Adanya literasi digital, seseorang dapat mengolah informasi yang ditemukannya bahkan dapat memodifikasinya dengan informasi tambahan lain atau informasi sebelumnya. Setelah mengolah informasi, seseorang dapat menarik kesimpulan terkait informasi tersebut dan dapat memutuskan apakah informasi yang ia dapatkan itu benar atau salah. Setelah memutuskan, ia dapat mengambil keputusan harus bersikap seperti apa dari informasi tersebut. Kemampuan ini dapat dijadikan bekal oleh setiap orang untuk menepis adanya miss informasi yang diterima.
Karena seseorang dapat memutuskan sikap yang ia lakukan setelah mengetahui informasi tersebut, saya mulai berasumsi jika media mempunyai kekuatan dalam membentuk persepsi dan stigma masyarakat. Seperti salah satu contohnya ketika media menyiarkan pemberitaan terkait pandemi, masyarakat kemudian berubah menjadi panic buyer hingga menimbun masker dan handsanitizer. Selain itu, masyarakat juga memberikan cap negatif kepada tenaga medis yang mengakibatkan mereka tersisih secara sosial karena kekhawatiran, ketakutan, dan kegelisahan yang diterima masyarakat melalui media.
Oleh sebab itu, informasi yang terbungkus dalam digitalisasi literasi hadir layaknya makanan yang siap disantap saat lapar dan saat mengonsumsinya kita dapat memutuskan untuk tetap lapar atau sudah kenyang.
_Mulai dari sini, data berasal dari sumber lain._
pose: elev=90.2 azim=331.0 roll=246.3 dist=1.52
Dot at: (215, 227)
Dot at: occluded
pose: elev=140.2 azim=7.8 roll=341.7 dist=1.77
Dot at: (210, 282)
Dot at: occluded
Ah, karena menjawab pertanyaan Rais, muncul sesuatu dalam benar saya tentang seperti apa media online yang dikonsumsi oleh anak muda zaman sekarang. Akhirnya, saya bersama teman-teman Divisi Penelitian dan Pengembangan LPM Siar sepakat untuk melakukan riset data dengan tajuk “Menebak Konsumsi Media Online Anak Muda” yang dilakukan secara online melalui googleform. Riset ini dimulai pada tanggal 10 November 2020 hingga 4 Desember 2020.
Ini hasilnya…
Kami mendapatkan 88 responden yang dimana 71,9% responden mengonsumsi media online sebanyak lebih dari lima kali dalam kurun waktu satu minggu, sedangkan sisanya kurang dari lima kali. Sebanyak 45,5% responden menyebutkan bahwa alasan mereka mengonsumsi media online karena sebagai alternatif untuk mencari informasi. Kebutuhan akan informasi menduduki angka paling tinggi sebagai alasan mereka dalam mengonsumsi media sedangkan sisanya adalah sebagai sarana hiburan ataupun edukasi.
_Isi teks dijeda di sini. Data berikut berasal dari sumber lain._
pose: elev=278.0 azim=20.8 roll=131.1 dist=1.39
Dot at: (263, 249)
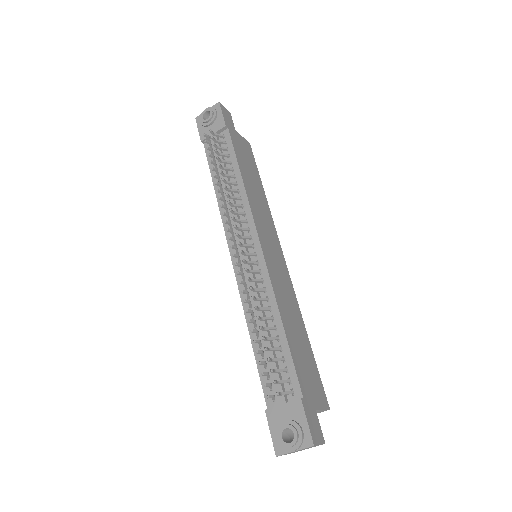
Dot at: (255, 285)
Dari hasil riset data tersebut, kami juga menemukan bahwa topik/isu yang paling dicari/menarik perhatian adalah isu Sosial dan Politik, setelah itu isu Pariwisata dan Kuliner. Sementara itu laman media yang sering dikunjungi dari hasil riset data kami yaitu CNN menduduki peringkat pertama dan kemudian di peringkat kedua adalah Tirto. Dari riset, ini dapat membuktikan bahwa media online telah bertransformasi menjadi kebutuhan pokok bagi masyarakat. Riset tersebut juga merupakan cerminan bahwa kepercayaan publik terhadap pemilihan media sebagai jembatan atas penyampaian informasi ditunjukkan pada hasil lebih tinggi.